#### PROVIDED DATA ####

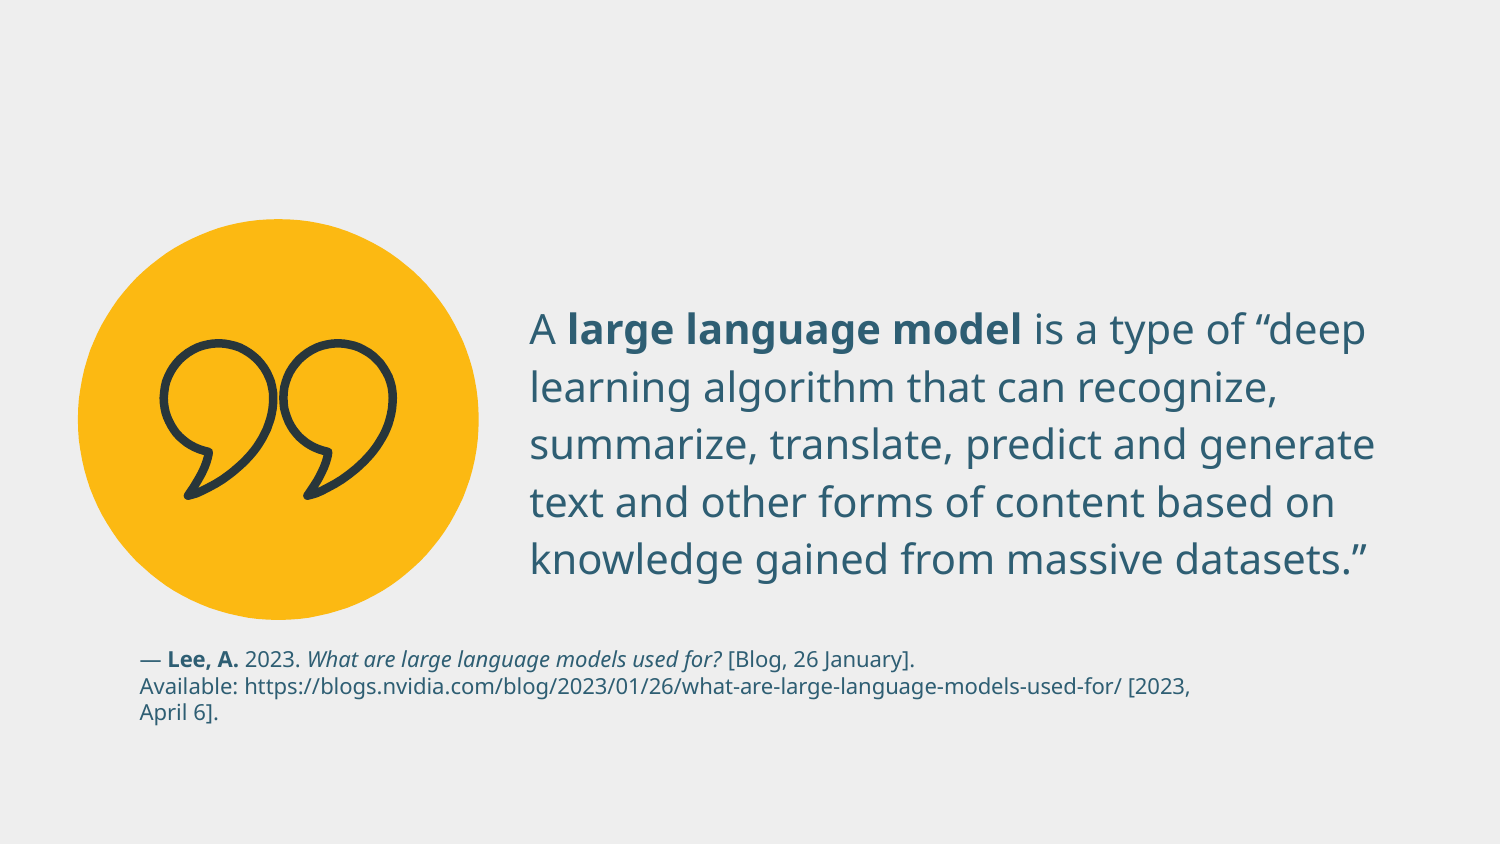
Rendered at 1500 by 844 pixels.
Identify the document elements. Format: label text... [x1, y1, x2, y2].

text_box A large language model is a type of “deep learning algorithm that can recognize, summarize, translate, predict and generate text and other forms of content based on knowledge gained from massive datasets.” [514, 280, 1433, 598]
text_box — Lee, A. 2023. What are large language models used for? [Blog, 26 January]. Available: https://blogs.nvidia.com/blog/2023/01/26/what-are-large-language-models-used-for/ [2023, April 6]. [124, 630, 1216, 791]
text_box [77, 218, 479, 621]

####

> [EXERCISE GOAL]: Nothing but the lines from the line containing "Identify the document" through the final line of the entries should appear in your answer, copied exactly.

> [ANSWER AREA]:
Identify the document elements. Format: label text... [x1, y1, x2, y2].

text_box A large language model is a type of “deep learning algorithm that can recognize, summarize, translate, predict and generate text and other forms of content based on knowledge gained from massive datasets.” [514, 280, 1433, 598]
text_box — Lee, A. 2023. What are large language models used for? [Blog, 26 January]. Available: https://blogs.nvidia.com/blog/2023/01/26/what-are-large-language-models-used-for/ [2023, April 6]. [124, 630, 1216, 791]
text_box [77, 218, 479, 621]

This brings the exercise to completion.